Teaching the Dog to Fetch
By Michael Russell
Many people mistakenly believe that any dog will chase after sticks and toys and are disappointed if they end up with a dog that simply does not retrieve. Unfortunately, this is often the case. It may be caused by the dog’s upbringing as a puppy. Or it may be that no one has ever actually played with the dog and so he doesn’t know how to play. In some cases, the dog will retrieve but will bounce excitedly away when you try to get the article away from him. If you give chase you are really asking for trouble because then your dog will believe that the retrieval also means a game of “catch me if you can”. In other cases the dog retrieves absolutely beautifully and comes right up to you but will not drop the article and stubbornly hangs on, wanting instead to turn his game into a “tug of war”.

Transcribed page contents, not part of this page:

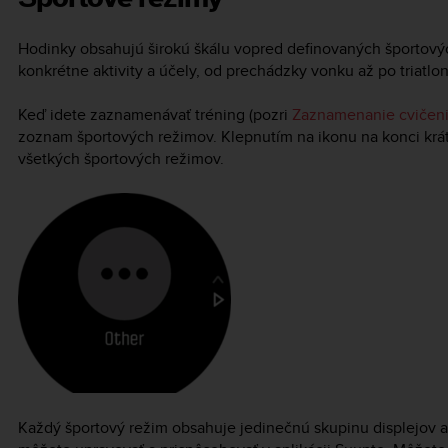
Hodinky obsahujú širokú škálu vopred definovaných športovýc
konkrétne aktivity a účely, od prechádzky vonku až po triatlo
Keď idete zaznamenávať tréning (pozri
Zaznamenanie cvičen
zoznam športových režimov. Klepnutím na ikonu na konci k
všetkých športových režimov.
Každý športový režim obsahuje jedinečnú skupinu displejov 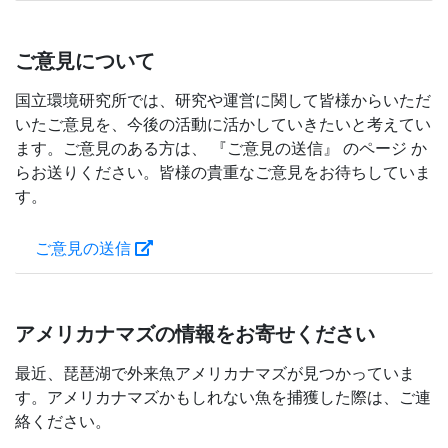
ご意見について
国立環境研究所では、研究や運営に関して皆様からいただ
いたご意見を、今後の活動に活かしていきたいと考えてい
ます。ご意見のある方は、 『ご意見の送信』 のページ か
らお送りください。皆様の貴重なご意見をお待ちしていま
す。
ご意見の送信
アメリカナマズの情報をお寄せください
最近、琵琶湖で外来魚アメリカナマズが見つかっていま
す。アメリカナマズかもしれない魚を捕獲した際は、ご連
絡ください。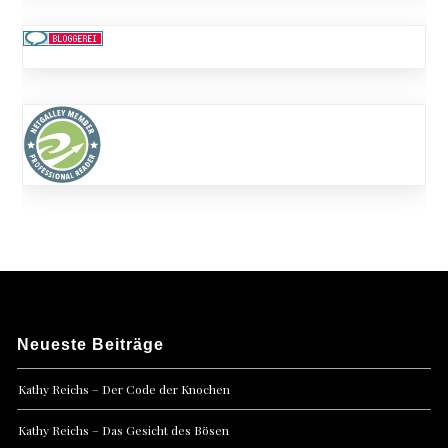
Neueste Beiträge
Kathy Reichs – Der Code der Knochen
Kathy Reichs – Das Gesicht des Bösen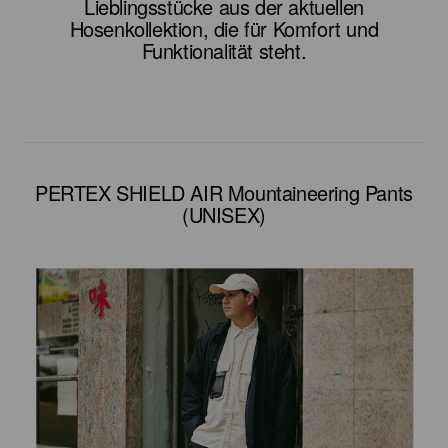
Lieblingsstücke aus der aktuellen
Hosenkollektion, die für Komfort und
Funktionalität steht.
PERTEX SHIELD AIR Mountaineering Pants
(UNISEX)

Often there are other kinds of problems associated with retrieving. Here is a method of training the retrieve, which is nearly foolproof, and in most circumstances, you can have a good retrieving dog within a week or two.

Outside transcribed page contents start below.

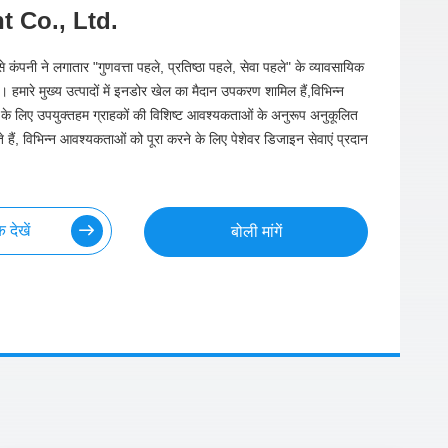
 Co., Ltd.
 कंपनी ने लगातार "गुणवत्ता पहले, प्रतिष्ठा पहले, सेवा पहले" के व्यावसायिक
 हमारे मुख्य उत्पादों में इनडोर खेल का मैदान उपकरण शामिल हैं,विभिन्न
ॉल के लिए उपयुक्तहम ग्राहकों की विशिष्ट आवश्यकताओं के अनुरूप अनुकूलित
 हैं, विभिन्न आवश्यकताओं को पूरा करने के लिए पेशेवर डिजाइन सेवाएं प्रदान
देखें
बोली मांगें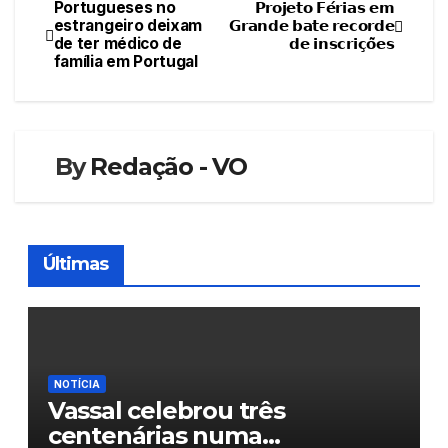
Portugueses no
𝗣𝗿𝗼𝗷𝗲𝘁𝗼 𝗙𝗲́𝗿𝗶𝗮𝘀 𝗲𝗺
Navegação
estrangeiro deixam
𝗚𝗿𝗮𝗻𝗱𝗲 𝗯𝗮𝘁𝗲 𝗿𝗲𝗰𝗼𝗿𝗱𝗲
de ter médico de
𝗱𝗲 𝗶𝗻𝘀𝗰𝗿𝗶𝗰̧𝗼̃𝗲𝘀
de
família em Portugal
artigos
By
Redação - VO
Últimas
NOTÍCIA
Vassal celebrou três
centenárias numa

First, find a nice long empty hallway that is not too wide. Preferably, there will be carpet or a non skid surface on the floor. Borrow a friends house if you don’t have a hallway in your home, or go to the local motel and ask permission to use the back hall for an hour…
Take several pieces of an old garden hose that have been cut into pieces about 8 to 12 inches long. Also take some specially good treats for your dog. Sit down at one end of the hallway and take out a piece of the tubing and wave it enticingly in front of the dog. Toss it a few feet. If he goes after it at all, immediately reward him with a treat. Take another piece of tubing and do the same thing…again. Do not go and pick up the first piece of tubing, for now let them lie there until you have gone through your supply. (you may have to throw several before your dog will show any interest whatsoever, especially if he is a non retrieving breed or has a complete hangup about going after something and bringing it back. ) If and when your dog finally picks up the piece of rubber hose and carries it around, even if he does not bring it back to you, this is the step in the right direction. Be sure to laugh with him, gurgle happy words to him, let him know you are very very pleased that he picked up the piece of rubber! At that point, you do NOT tray to remove the hose from the dog’s mouth. Simply offer him a treat, if he lets go of the hose to take the treat then this is all you need. If he does NOT let go of the hose, (or if you don’t believe in treats or even if you forgot the treat!) just throw another piece of hose, usually he will drop the one he is holding and go after the next piece. Continue throwing the “toys” a longer distance and be sure to continue to use your happy voice and convince the dog that this is a great and fun thing to do!
In some extreme cases this simply doesn’t work with the dog. You might want to forget using the hoses at all and use several stuffies or soft toys instead. This may do the trick.
In most cases, you will have the dog running excitedly a long distance down the hall and picking up the hose and bringing it back to you without hesitation, within two weeks.